▶ [TASK STATEMENT]: Which lines of the entries contain the word "quot"? Please list them.
----------
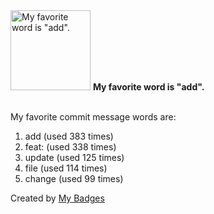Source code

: <img src="https://my-badges.github.io/my-badges/favorite-word.png" alt="My favorite word is &quot;add&quot;." title="My favorite word is &quot;add&quot;." width="128">
<strong>My favorite word is &quot;add&quot;.</strong>
<br><br>

My favorite commit message words are:

1. add (used 383 times)
2. feat: (used 338 times)
3. update (used 125 times)
4. file (used 114 times)
5. change (used 99 times)


Created by <a href="https://github.com/my-badges/my-badges">My Badges</a>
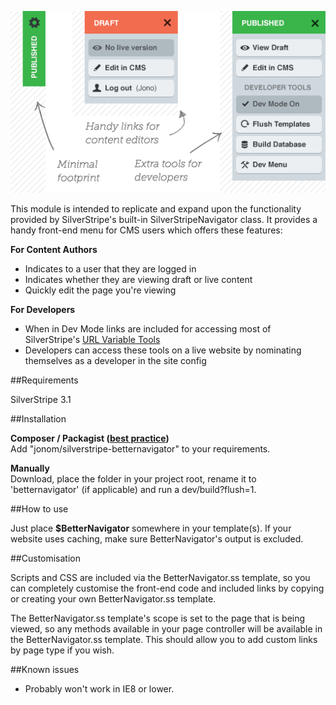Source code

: ![Diagram of module](/images/demo.png?raw=true)

This module is intended to replicate and expand upon the functionality provided by SilverStripe's built-in SilverStripeNavigator class. It provides a handy front-end menu for CMS users which offers these features:

**For Content Authors**

 * Indicates to a user that they are logged in
 * Indicates whether they are viewing draft or live content
 * Quickly edit the page you're viewing
 
**For Developers**
 
 * When in Dev Mode links are included for accessing most of SilverStripe's [URL Variable Tools](http://doc.silverstripe.org/framework/en/reference/urlvariabletools)
 * Developers can access these tools on a live website by nominating themselves as a developer in the site config

##Requirements

SilverStripe 3.1

##Installation

**Composer / Packagist ([best practice](http://doc.silverstripe.org/framework/en/trunk/installation/composer))**  
Add "jonom/silverstripe-betternavigator" to your requirements.

**Manually**  
Download, place the folder in your project root, rename it to 'betternavigator' (if applicable) and run a dev/build?flush=1.

##How to use

Just place **$BetterNavigator** somewhere in your template(s). If your website uses caching, make sure BetterNavigator's output is excluded.

##Customisation

Scripts and CSS are included via the BetterNavigator.ss template, so you can completely customise the front-end code and included links by copying or creating your own BetterNavigator.ss template.

The BetterNavigator.ss template's scope is set to the page that is being viewed, so any methods available in your page controller will be available in the BetterNavigator.ss template. This should allow you to add custom links by page type if you wish.

##Known issues

 * Probably won't work in IE8 or lower.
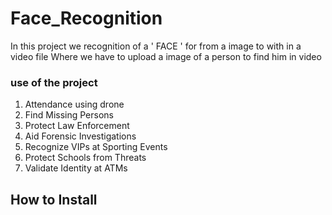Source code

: # Face_Recognition

In this project we recognition of a ' FACE ' for from a image to with in a video file
Where we have to upload a image of a person to find him in video 

### use of the project 

1. Attendance using drone
2. Find Missing Persons
3. Protect Law Enforcement
4. Aid Forensic Investigations
5. Recognize VIPs at Sporting Events
6. Protect Schools from Threats
7. Validate Identity at ATMs 


## How to Install

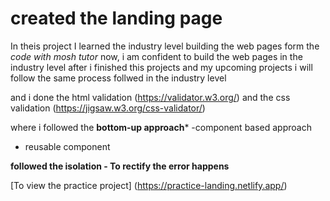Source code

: # created the landing page 

In theis project I learned the industry level building the web pages form the *code with mosh tutor*
now, i am confident to build the web pages in the industry level after i finished this projects
and my upcoming projects i will follow the same process follwed in the industry level 

and i done the html validation (https://validator.w3.org/)
and the css validation (https://jigsaw.w3.org/css-validator/)

where i followed the **bottom-up approach*** 
  -component based approach 
  - reusable component

**followed the isolation - To rectify the error happens**

[To view the practice project] (https://practice-landing.netlify.app/)
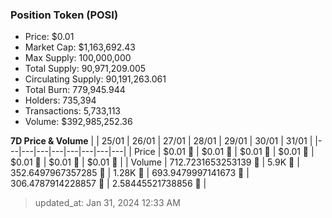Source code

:
  ### Position Token (POSI)
  - Price: $0.01
  - Market Cap: $1,163,692.43
  - Max Supply: 100,000,000
  - Total Supply: 90,971,209.005
  - Circulating Supply: 90,191,263.061
  - Total Burn: 779,945.944
  - Holders: 735,394
  - Transactions: 5,733,113
  - Volume: $392,985,252.36

  **7D Price & Volume**
  | | 25&#x2F;01 | 26&#x2F;01 | 27&#x2F;01 | 28&#x2F;01 | 29&#x2F;01 | 30&#x2F;01 | 31&#x2F;01 |
  |---|---|---|---|---|---|---|---|
  | Price | $0.01 🔻 | $0.01 🔻 | $0.01 🔻 | $0.01 🚀 | $0.01 🚀 | $0.01 🚀 | $0.01 🔻 |
  | Volume | 712.7231653253139 🚀 | 5.9K 🚀 | 352.6497967357285 🔻 | 1.28K 🚀 | 693.9479997141673 🔻 | 306.4787914228857 🔻 | 2.58445521738856 🔻 |

  > updated_at: Jan 31, 2024 12:33 AM
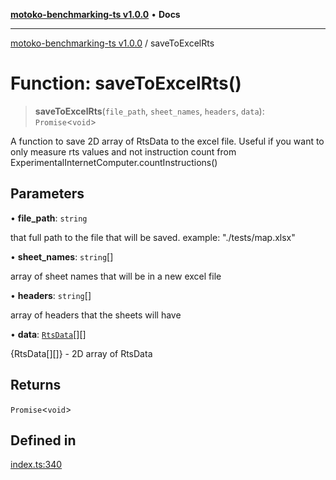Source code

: [**motoko-benchmarking-ts v1.0.0**](../README.md) • **Docs**

***

[motoko-benchmarking-ts v1.0.0](../globals.md) / saveToExcelRts

# Function: saveToExcelRts()

> **saveToExcelRts**(`file_path`, `sheet_names`, `headers`, `data`): `Promise`\<`void`\>

A function to save 2D array of RtsData to the excel file. Useful if you want to only measure rts values and not instruction count from ExperimentalInternetComputer.countInstructions()

## Parameters

• **file\_path**: `string`

that full path to the file that will be saved. example: "./tests/map.xlsx"

• **sheet\_names**: `string`[]

array of sheet names that will be in a new excel file

• **headers**: `string`[]

array of headers that the sheets will have

• **data**: [`RtsData`](../type-aliases/RtsData.md)[][]

{RtsData[][]} - 2D array of RtsData

## Returns

`Promise`\<`void`\>

## Defined in

[index.ts:340](https://github.com/ktry1/motoko-benchmarking-ts/blob/358ac8e3b4570fb43e76bccebf75f01c614e08ff/index.ts#L340)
----------
▶ [OUTPUT FOR THIS TASK]:
: <img src="https://my-badges.github.io/my-badges/favorite-word.png" alt="My favorite word is &quot;add&quot;." title="My favorite word is &quot;add&quot;." width="128">
<strong>My favorite word is &quot;add&quot;.</strong>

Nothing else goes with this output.